Erfassung der Kinderschutzstellen
Die Bestandsaufnahme ist die erste dieser Art in Indien und gibt einen Überblick über die Hauptakteure, die sich im Bundesstaat Westbengalen mit dem Kinderschutz befassen. Ziel ist die Stärkung der Koordination zwischen den verschiedenen Akteuren, wie Vertretern des Staates, Kommissionen für Kinderwohlfahrt, Jugendstrafrechtsbehörden, Polizeiposten und Führungspersonen bei der Polizei, Heimen, und Adoptionsstellen.
Zeugenberichte finden Anerkennung auf nationaler Ebene
Zur gleichen Zeit legten Tdh und die Partnerorganisation Sanlaap ein Dokument vor mit dem Titel “Unsere Geschichte”, wo Frauen, die Opfer von Sexhandel waren, über ihre Wiedereingliederung berichten. Das Dokument erzählt ihre Geschichten mit ihren Augen. Es beschreibt ihre Lebensumstände, ihre Fähigkeiten, ihre Bedürfnisse und Sorgen, Träume und Sehnsüchte. Das Papier enthält auch Informationen und Empfehlungen für humanitäre Organisationen zur Optimierung ihrer Hilfe und für eine bessere Wiedereingliederung der betroffenen Frauen.

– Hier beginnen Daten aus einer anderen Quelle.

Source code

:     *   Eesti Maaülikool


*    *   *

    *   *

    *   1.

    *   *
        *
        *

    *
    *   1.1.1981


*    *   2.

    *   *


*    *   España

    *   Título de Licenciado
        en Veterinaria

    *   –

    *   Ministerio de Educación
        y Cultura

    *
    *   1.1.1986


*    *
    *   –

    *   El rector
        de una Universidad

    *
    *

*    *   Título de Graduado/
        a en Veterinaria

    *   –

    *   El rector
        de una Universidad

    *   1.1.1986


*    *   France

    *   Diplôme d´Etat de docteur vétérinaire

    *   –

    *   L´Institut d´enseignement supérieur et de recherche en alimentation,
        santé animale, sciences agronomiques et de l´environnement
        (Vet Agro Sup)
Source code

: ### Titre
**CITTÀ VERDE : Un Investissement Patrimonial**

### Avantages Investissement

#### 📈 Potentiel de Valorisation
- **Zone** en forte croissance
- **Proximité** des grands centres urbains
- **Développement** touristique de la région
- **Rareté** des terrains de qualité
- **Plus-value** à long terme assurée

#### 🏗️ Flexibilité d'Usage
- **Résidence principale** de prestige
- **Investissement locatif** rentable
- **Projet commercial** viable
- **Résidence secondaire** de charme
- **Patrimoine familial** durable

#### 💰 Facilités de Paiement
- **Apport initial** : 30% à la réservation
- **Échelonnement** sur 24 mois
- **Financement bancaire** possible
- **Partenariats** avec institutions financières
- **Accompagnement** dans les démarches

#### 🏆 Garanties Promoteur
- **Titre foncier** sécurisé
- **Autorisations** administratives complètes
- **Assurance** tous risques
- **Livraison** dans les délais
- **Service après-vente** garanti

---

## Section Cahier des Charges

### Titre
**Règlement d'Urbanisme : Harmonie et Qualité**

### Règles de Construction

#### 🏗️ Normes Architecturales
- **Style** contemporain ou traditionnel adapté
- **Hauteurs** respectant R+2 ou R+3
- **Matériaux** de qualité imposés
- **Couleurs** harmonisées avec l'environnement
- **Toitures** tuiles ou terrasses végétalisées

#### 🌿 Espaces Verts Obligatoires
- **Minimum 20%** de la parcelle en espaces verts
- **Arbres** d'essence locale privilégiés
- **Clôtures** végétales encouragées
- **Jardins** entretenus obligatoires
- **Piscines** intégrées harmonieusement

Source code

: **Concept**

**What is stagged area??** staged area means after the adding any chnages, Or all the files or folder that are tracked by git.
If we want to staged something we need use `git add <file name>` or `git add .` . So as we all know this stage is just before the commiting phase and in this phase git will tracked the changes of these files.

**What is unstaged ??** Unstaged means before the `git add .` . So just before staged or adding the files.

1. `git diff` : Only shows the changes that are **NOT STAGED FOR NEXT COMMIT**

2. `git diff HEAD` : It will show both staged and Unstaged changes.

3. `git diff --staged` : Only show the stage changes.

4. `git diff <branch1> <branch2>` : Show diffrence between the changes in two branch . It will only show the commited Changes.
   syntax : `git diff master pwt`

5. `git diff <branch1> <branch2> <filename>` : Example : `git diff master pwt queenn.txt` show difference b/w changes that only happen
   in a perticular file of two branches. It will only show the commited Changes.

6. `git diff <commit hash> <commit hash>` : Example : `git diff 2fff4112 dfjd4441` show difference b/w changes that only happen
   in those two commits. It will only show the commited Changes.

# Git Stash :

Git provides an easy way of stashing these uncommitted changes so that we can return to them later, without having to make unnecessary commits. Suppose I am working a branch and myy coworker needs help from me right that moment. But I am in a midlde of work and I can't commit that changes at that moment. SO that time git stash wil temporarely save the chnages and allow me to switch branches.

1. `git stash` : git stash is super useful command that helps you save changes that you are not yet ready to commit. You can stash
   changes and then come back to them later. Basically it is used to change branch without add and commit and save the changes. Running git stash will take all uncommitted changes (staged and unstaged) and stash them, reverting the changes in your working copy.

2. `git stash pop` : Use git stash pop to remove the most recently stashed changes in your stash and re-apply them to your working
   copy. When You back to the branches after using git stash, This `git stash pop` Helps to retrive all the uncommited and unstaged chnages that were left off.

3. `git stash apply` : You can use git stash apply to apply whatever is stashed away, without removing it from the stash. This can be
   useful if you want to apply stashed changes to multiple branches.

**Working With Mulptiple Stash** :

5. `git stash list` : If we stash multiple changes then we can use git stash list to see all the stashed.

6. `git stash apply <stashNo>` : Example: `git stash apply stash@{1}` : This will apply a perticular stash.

Offizielle Herausgabe der Tdh-Papiere durch die Europäische Union
Mit der Unterstützung von Swissotel Kolkata erfolgte die offizielle Herausgabe der beiden Papiere am 16. Juli 2012 durch Hans Van Vliet, den Vertreter der Europäischen Union für Entwicklungszusammenarbeit in Indien und die Menschenrechtsaktivistin und Schauspielerin Nandana Sen.
(Nandana Sen engagiert sich seit mehreren Jahren gegen sexuellen Missbrauch von Kindern in Indien. Heute hat sie enge Verbindungen zu verschiedenen Organisationen im Kampf für den Kinderschutz.)
Im Anschluss an die offizielle Herausgabe der beiden Papiere erzählten zwei Opfer von Menschenhandel ihre Geschichte und sprachen über ihren Wiedereingliederungsprozess. Im grösseren Rahmen, wo es um Kinderschutzstellen und -systeme ging, folgte anschliessend eine Podiumsdiskussion über Wiedereingliederung der Opfer von Menschenhandel. Namhafte Menschenrechtsaktivisten und Organisationen, die sich mit Kinderschutz und Kinderhandel befassen, Mitglieder des indischen Child Welfare Committee aus verschiedenen westbengalischen Bezirken, Vertreter des amerikanischen Konsulats und von UNICEF, internationale Verbände, Basisorganisationen und andere Organisationen der Zivilgesellschaft nahmen auch an diesem Ereignis teil.